Young Jamali did not tell me his father was alive, was in Moshi, until my last day there.
He is a bent old man, in his eighties I guess, thin — grey hair, gummy eyes — wearing a wrap round his waist and an open shirt. I sit facing him, in the backyard of the house in which he has a room. His son, Young Jamali, stands uncomfortably beside us. The backyard is bare earth, stockaded, and there is a dark dilapidated shed at the end, which is a kitchen. The old man sits on a stool, chewing a piece of cassava, spitting out the hard bits and the fibres on the ground. Next to him is a pan of water. When he’s finished with the cassava, he picks up the pieces from the ground and throws them to the far and littered end of the backyard.

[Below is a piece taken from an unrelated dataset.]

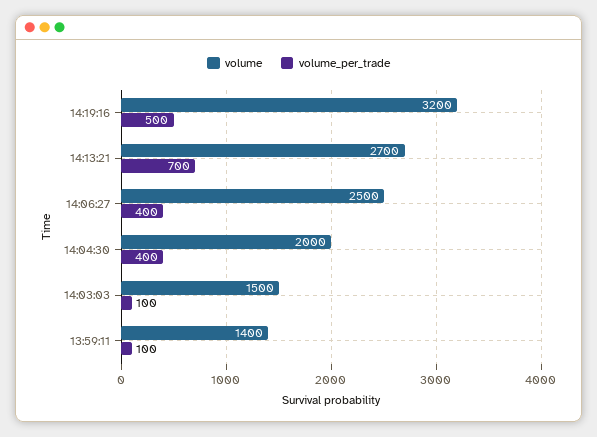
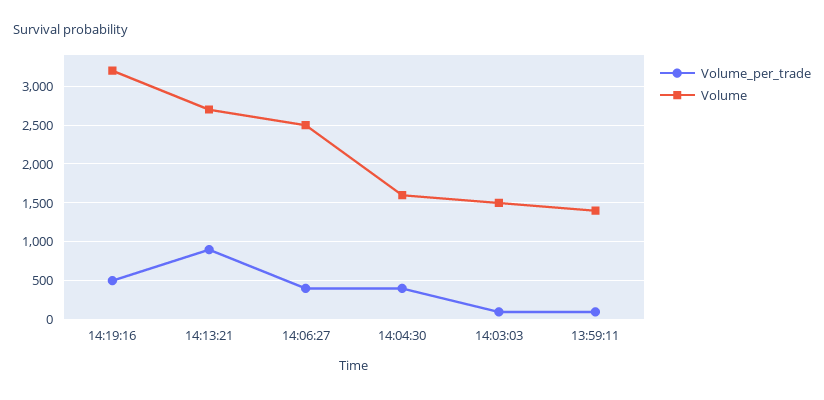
volume_per_trade, 14:13:21: 700 -> 900
volume, 14:04:30: 2000 -> 1600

He picks up the pan of water, walks to the middle of the yard, and carefully pours the liquid out, spreading it about on the earth, which drinks it up. Then he comes and sits down on his stool.
“My father was a chief,” he says. “In Kenya.”
He has a confused memory of the war. He mentions it with the Maji-Maji uprising. But he was born after Maji-Maji, I quickly tell Young Jamali, who shrugs. Are you sure he is your father? I say exasperated. He is amused. Maybe not, he says.
The old man recalls a brother. He was stolen.
“Come,” he says.
We follow him inside to a room so dark-we stand still for a while to let our eyes get used to it. Young Jamali and I sit down uncomfortably on what looks like a bench. But the old man quickly tells us to get up. He removes the cloth which covers it, revealing an old wooden trunk, its sides carved in the coastal fashion. He opens it, motions for me to come and look. I kneel down beside him.
There are all kinds of knick-knacks: pieces of cloth; a mirror; a Swahili newspaper without a date but apparently from colonial times; coins, including a heller from the German period. There are photographs, including a framed one of himself and his wife. She is sitting on a chair, he is standing beside her. He wears a coat and kofia, she a dress. The photo was taken in a studio a good forty years ago or so. Then he pulls out a postcard-size one of an old African woman — his mother, Khanoum. I pick up the photograph, which I see was taken at the same time and studio as her son’s. She’s standing, staring directly at the camera; a short determined-looking woman. Her son picks out a scrap of aged yellow paper printed with an Indian script I cannot decipher. Then a remarkable thing happens: he starts singing in a low voice, watching me with amused eyes, moving his head a bit as I stare at him unable to tell the language. But very soon I know what it is: an Indian hymn. Young Jamali, obviously angry and embarrassed, says we must go.
“What was all that about?” I ask Jamali once we are outside. “Why did you get cross with him, your father.”
“He’s an old fool.”
I ask him about the brother who was stolen.
“The story is that he had a fair-skinned brother once. He had been given to the family. Then he was taken away to Dar es Salaam.… That is why I don’t like the old man speaking the Indian language, singing their song. For what the Indians did to my grandmother. They did not recognize her when her husband died, they took away her adopted son and let her die in poverty.”